Дарья Конoненко - Ответ большевику Дыбенко
На кухне крутился Паша, проливая горькие слезы. Лук, хоть и прошлогодний, но злющий, что твой донской казак. Лось понял, что завтрак будет весьма нескоро.
По улице шастал командир. Опросить отряд в сорок человек – для этого ж время нужно. Да и получится ли налет? И на что этот налет будет? И до какой могилы ехать? Придумал же кто–то название.
Пробежала женщина, волоча за собой растрепанную девицу. За косу. Командир остановился, сказал что–то странной парочке.
Хлопнула дверь. Лось осторожно выглянул из кухни, хлеба в доме не было, пришлось жарить нечто, похожее на лепешки.
– Та я его тогда по морде и пуговицы оборвала, – всхлипывала девица, – так он потому и не смог. И в окно, тикать. Он еще носом шморгал, когда на меня накинулся, – девица разревелась окончательно.
– Вот кто у меня в сумке лазил, – прошипел эсер, – убью, когда найду.

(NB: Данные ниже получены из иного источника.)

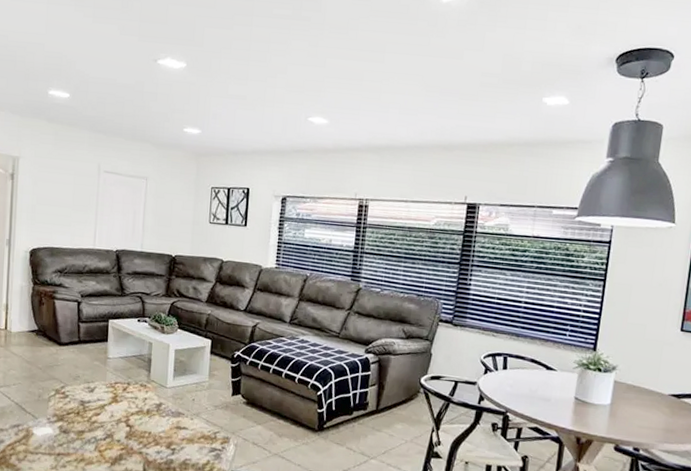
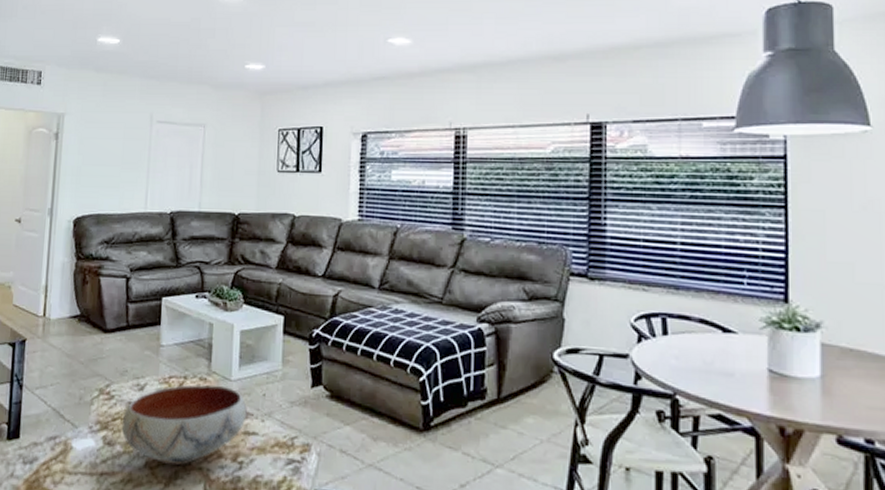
bowl: none [75,389,179,450] -> present [121,384,247,466]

– А как? – удивилась мать пострадавшей.
– А вы мне хату покажите, где ваша дочка спит. И кровать – тоже. Может, что и найду.
– Гражданочка, а еще что–то запомнили? А ему вы рожу не расцарапали?
Девица трубно высморкалась. Покачала головой.
Лось плюнул на завтрак, тем более уже и лепешки прожарились, сказал Паше, чтоб и ему оставили, и, схватив обрез, понесся за командиром.
Хата была богатая, с обоями в цветочек и половичками. И кровать пострадавшей была пышная, с пятью подушками и кружевным покрывальцем. Возле кровати валялся листок бумаги, скрученный фунтиком.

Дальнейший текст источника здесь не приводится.